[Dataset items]
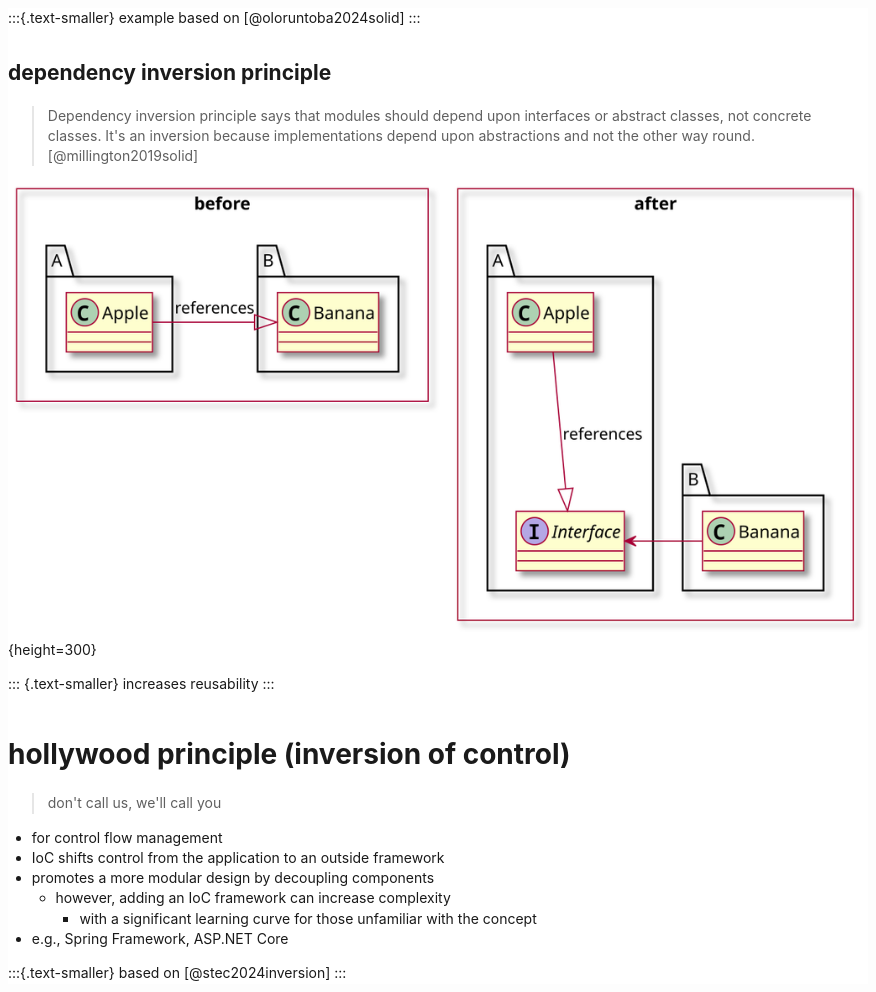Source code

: :::{.text-smaller}
example based on [@oloruntoba2024solid]
:::


## dependency inversion principle

> Dependency inversion principle says that modules should depend upon interfaces or abstract classes, not concrete classes. It's an inversion because implementations depend upon abstractions and not the other way round. [@millington2019solid]

![](figures/solid/dependency_inversion.svg){height=300}

::: {.text-smaller}
increases reusability
:::


# hollywood principle (inversion of control)

> don't call us, we'll call you

- for control flow management
- IoC shifts control from the application to an outside framework
- promotes a more modular design by decoupling components
    - however, adding an IoC framework can increase complexity
        - with a significant learning curve for those unfamiliar with the concept
- e.g., Spring Framework, ASP.NET Core

:::{.text-smaller}
based on [@stec2024inversion]
:::

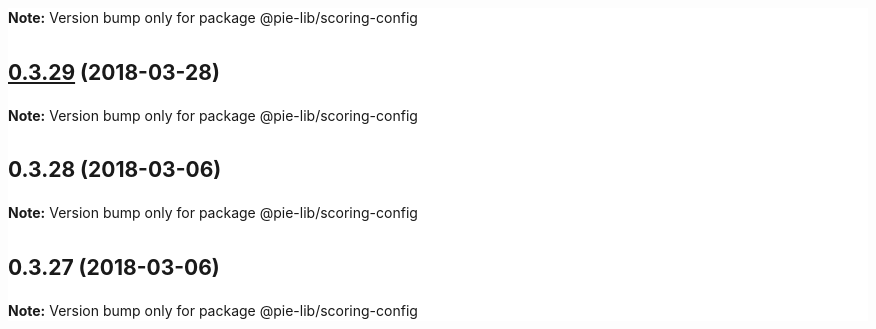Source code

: 


**Note:** Version bump only for package @pie-lib/scoring-config

<a name="0.3.29"></a>
## [0.3.29](https://github.com/pie-framework/pie-lib/compare/@pie-lib/scoring-config@0.3.28...@pie-lib/scoring-config@0.3.29) (2018-03-28)




**Note:** Version bump only for package @pie-lib/scoring-config

<a name="0.3.28"></a>
## 0.3.28 (2018-03-06)




**Note:** Version bump only for package @pie-lib/scoring-config

<a name="0.3.27"></a>
## 0.3.27 (2018-03-06)




**Note:** Version bump only for package @pie-lib/scoring-config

Task details
Reproduce the source text of both items above word for word, leaving out the pictures.

Answer to this exercise
Source code

: :::{.text-smaller}
example based on [@oloruntoba2024solid]
:::


## dependency inversion principle

> Dependency inversion principle says that modules should depend upon interfaces or abstract classes, not concrete classes. It's an inversion because implementations depend upon abstractions and not the other way round. [@millington2019solid]

![](figures/solid/dependency_inversion.svg){height=300}

::: {.text-smaller}
increases reusability
:::


# hollywood principle (inversion of control)

> don't call us, we'll call you

- for control flow management
- IoC shifts control from the application to an outside framework
- promotes a more modular design by decoupling components
    - however, adding an IoC framework can increase complexity
        - with a significant learning curve for those unfamiliar with the concept
- e.g., Spring Framework, ASP.NET Core

:::{.text-smaller}
based on [@stec2024inversion]
:::

Source code

: 


**Note:** Version bump only for package @pie-lib/scoring-config

<a name="0.3.29"></a>
## [0.3.29](https://github.com/pie-framework/pie-lib/compare/@pie-lib/scoring-config@0.3.28...@pie-lib/scoring-config@0.3.29) (2018-03-28)




**Note:** Version bump only for package @pie-lib/scoring-config

<a name="0.3.28"></a>
## 0.3.28 (2018-03-06)




**Note:** Version bump only for package @pie-lib/scoring-config

<a name="0.3.27"></a>
## 0.3.27 (2018-03-06)




**Note:** Version bump only for package @pie-lib/scoring-config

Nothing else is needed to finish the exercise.